The shelter requirements were approved last November, but the council voted to reconsider after newly elected councilors took office in December. On Monday, the council narrowly rejected those requirements by a 5-4 margin, with Councilors Mark Dion, Tae Chong, Pious Ali, and Snyder in the minority.

Chong said with the city sheltering so many people there would be a need for new shelters. “By not making a decision you are making a decision,” he said.

Snyder had said she was open to the idea of councilors amending the order if that would have resulted in it passing. “I am in favor of picking this up and seeing where we are,” she said.

Following the rejection, councilors also voted to indefinitely postpone the issue, a procedural maneuver to ensure an item does not return for deliberation or a vote.


The municipal budget calls for a 5.5 percent tax increase after a $2 million revenue shortfall was resolved by allocating American Rescue Plan Act funding. It would require a tax increase of $119 annually for the owner of a home valued at $350,000.

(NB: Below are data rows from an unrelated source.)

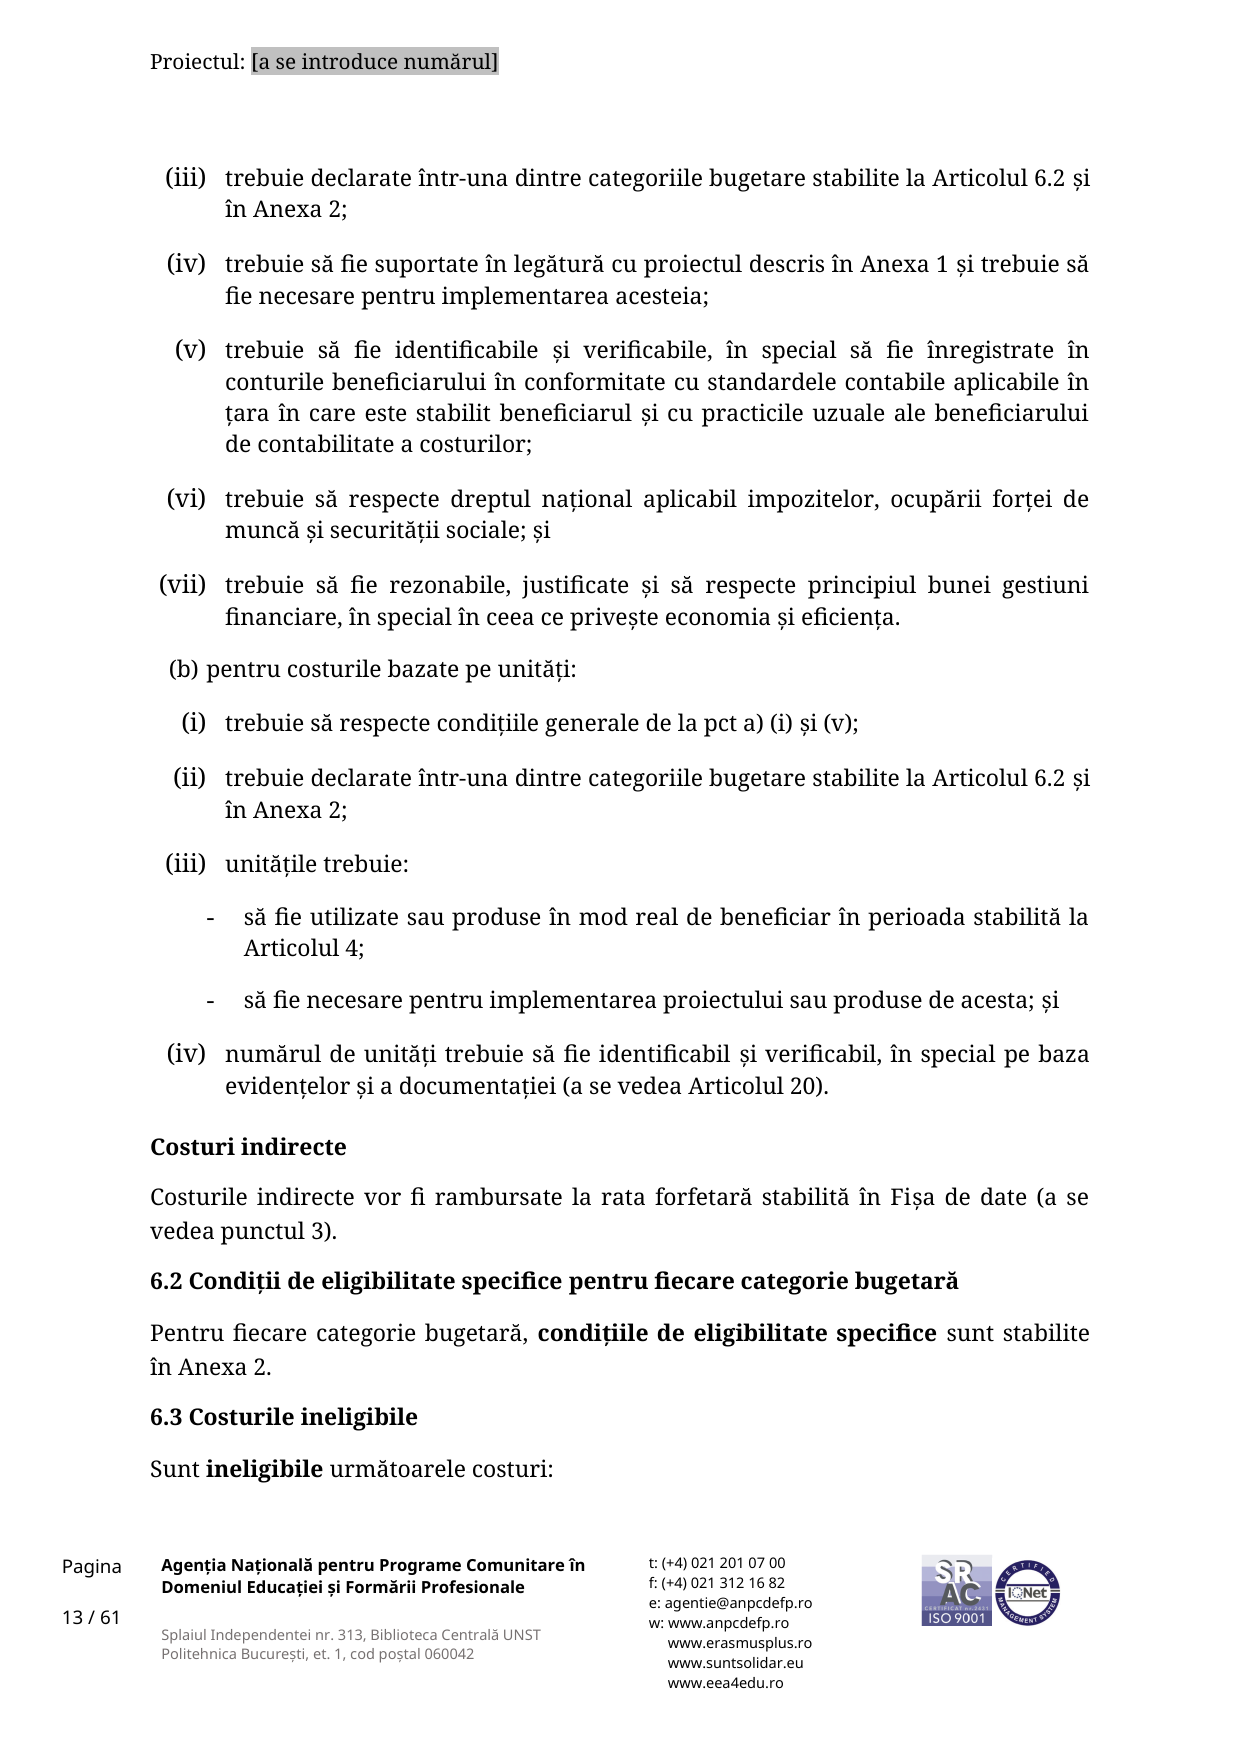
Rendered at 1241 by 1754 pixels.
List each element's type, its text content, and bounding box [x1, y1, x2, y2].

text Pentru fiecare categorie bugetară, condițiile de eligibilitate specifice sunt stabilite în Anexa 2. [150, 1317, 1090, 1382]
list trebuie declarate într-una dintre categoriile bugetare stabilite la Articolul 6.2 și în Anexa 2; [206, 159, 1090, 225]
list să fie utilizate sau produse în mod real de beneficiar în perioada stabilită la Articolul 4; [206, 901, 1090, 963]
picture [920, 1553, 1063, 1630]
list numărul de unități trebuie să fie identificabil și verificabil, în special pe baza evidențelor și a documentației (a se vedea Articolul 20). [206, 1036, 1090, 1101]
subtitle 6.2 Condiții de eligibilitate specifice pentru fiecare categorie bugetară [150, 1265, 1090, 1296]
list trebuie să respecte condițiile generale de la pct a) (i) și (v); [206, 705, 1090, 739]
list unitățile trebuie: [206, 846, 1090, 880]
list trebuie să fie identificabile și verificabile, în special să fie înregistrate în conturile beneficiarului în conformitate cu standardele contabile aplicabile în țara în care este stabilit beneficiarul și cu practicile uzuale ale beneficiarului de contabilitate a costurilor; [206, 332, 1090, 459]
list să fie necesare pentru implementarea proiectului sau produse de acesta; și [206, 984, 1090, 1015]
list trebuie să fie rezonabile, justificate și să respecte principiul bunei gestiuni financiare, în special în ceea ce privește economia și eficiența. [206, 566, 1090, 632]
text Costuri indirecte [150, 1131, 1090, 1162]
list pentru costurile bazate pe unități: [169, 653, 1090, 684]
subtitle 6.3 Costurile ineligibile [150, 1401, 1090, 1433]
list trebuie declarate într-una dintre categoriile bugetare stabilite la Articolul 6.2 și în Anexa 2; [206, 759, 1090, 825]
list trebuie să fie suportate în legătură cu proiectul descris în Anexa 1 și trebuie să fie necesare pentru implementarea acesteia; [206, 246, 1090, 311]
text Sunt ineligibile următoarele costuri: [150, 1453, 1090, 1485]
list trebuie să respecte dreptul național aplicabil impozitelor, ocupării forței de muncă și securității sociale; și [206, 480, 1090, 546]
text Costurile indirecte vor fi rambursate la rata forfetară stabilită în Fișa de date (a se vedea punctul 3). [150, 1181, 1090, 1246]
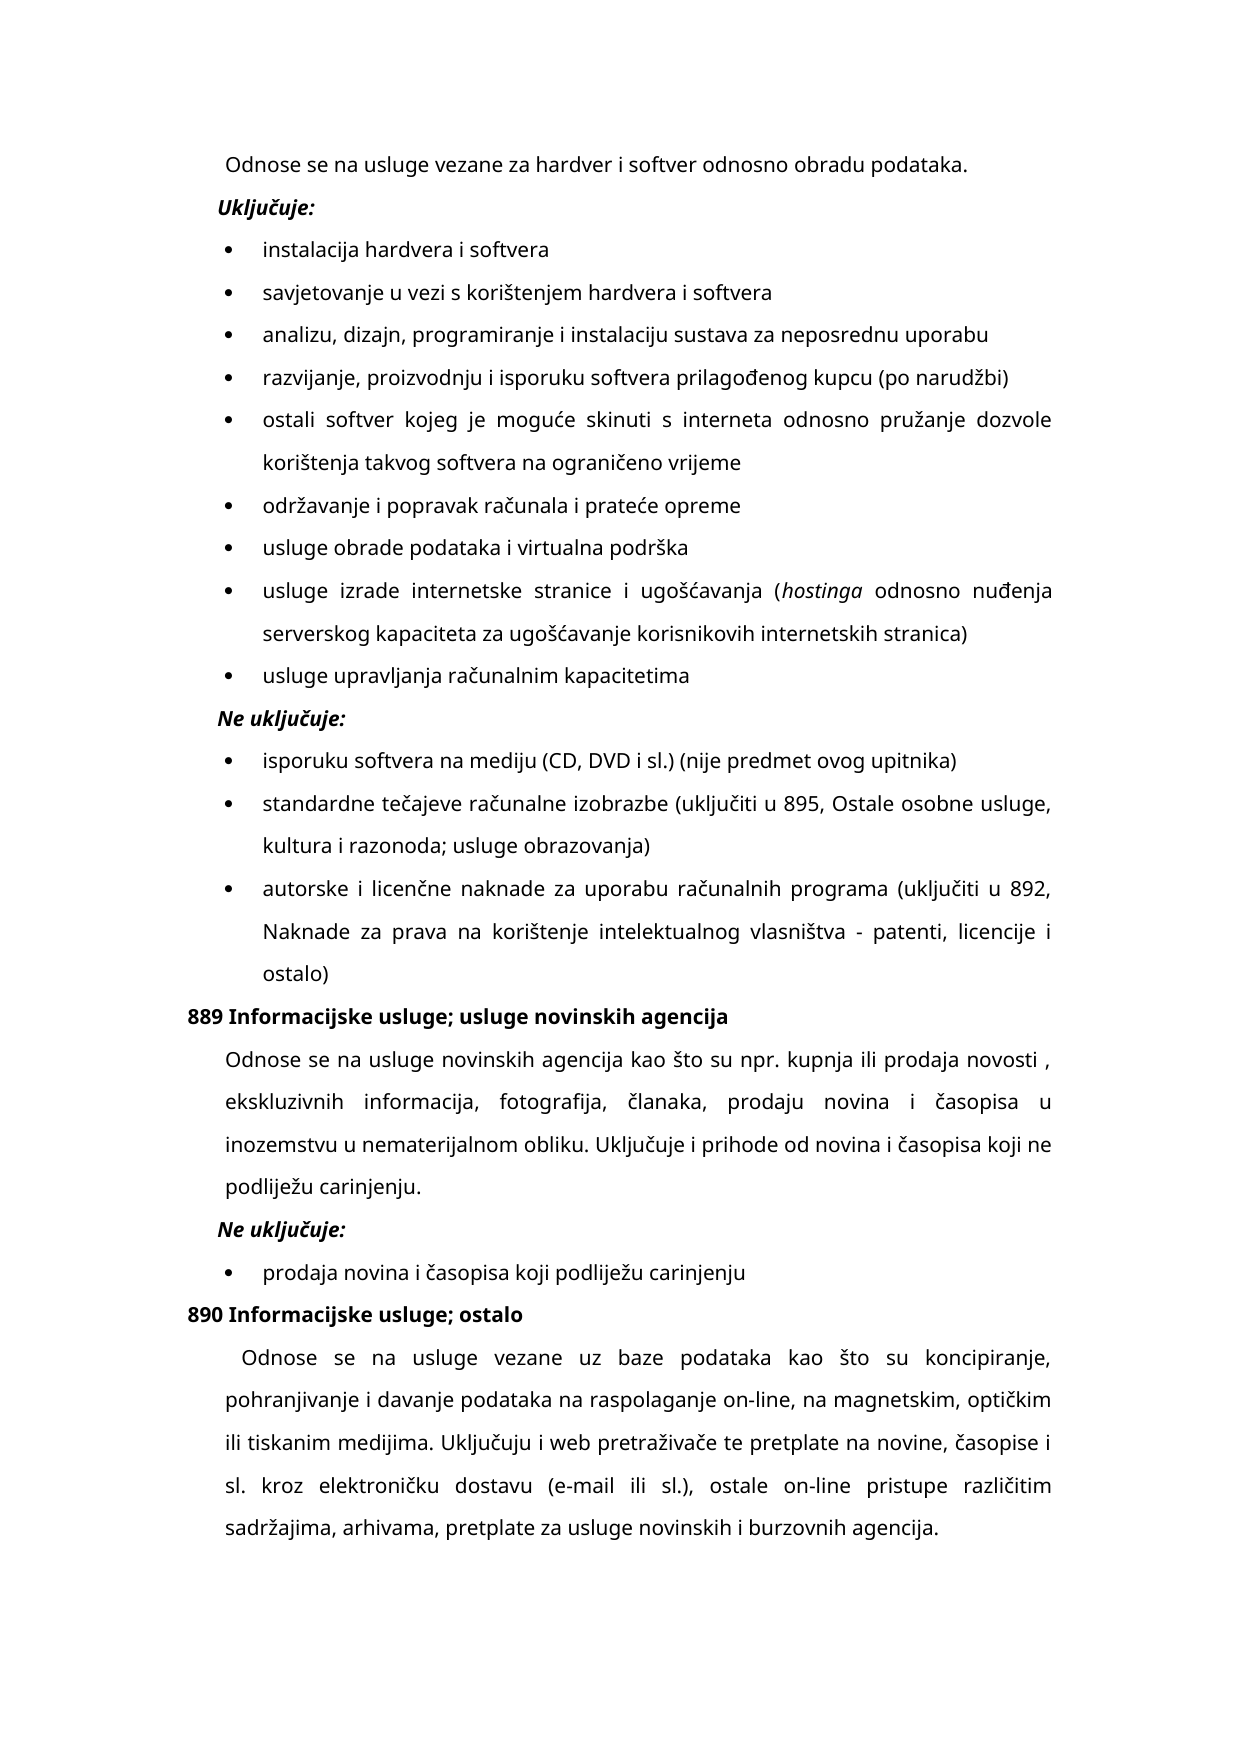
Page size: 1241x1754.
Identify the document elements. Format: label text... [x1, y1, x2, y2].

Councilors previously adopted the School Department’s proposed $133.1 million budget, which includes a 4.1 percent tax increase, and sent that to a June 14 voter referendum. Assuming voters approve the school budget, the owner of a property valued at $350,000 would have to pay an additional $217 in annual taxes, an overall increase of 4.8 percent.

The 2023 city budget is up approximately 27 percent from the current budget, largely to address the homelessness crisis and the influx of asylum seekers. Chong said the city is sheltering approximately 1,700 people a night, and 1,200 are asylum seekers.

Dion, who chairs the finance committee, which unanimously supported the budget, called the 2023 budget “prudent and reasonable.”

“I think the city manager did the hard work of streamlining the budget,” he said.

There was very little public comment. George Rheault, a frequent council critic, said the inclusion in the budget of one new staffer in the city sustainability office isn’t enough if the city isn’t taking steps towards actually achieving the One Climate Future plan, which would cut Portland and South Portland’s carbon footprint dramatically in the next 30 years.

Rheault said the city could hire 10 more people for the office, but it wouldn’t matter because One Climate Future won’t be achieved “by coffee seminars.”

City clerk

The council Monday night also hired Ashley Rand to replace retired City Clerk Katherine Jones. Rand will start her position on July 6; Deputy City Clerk Melissa Cowie was named  interim city clerk for the next month. 

Rand has been Westbrook’s deputy director of economic development. She also served as the city’s deputy city clerk and previously worked as marketing services manager at TideSmart Global in Falmouth.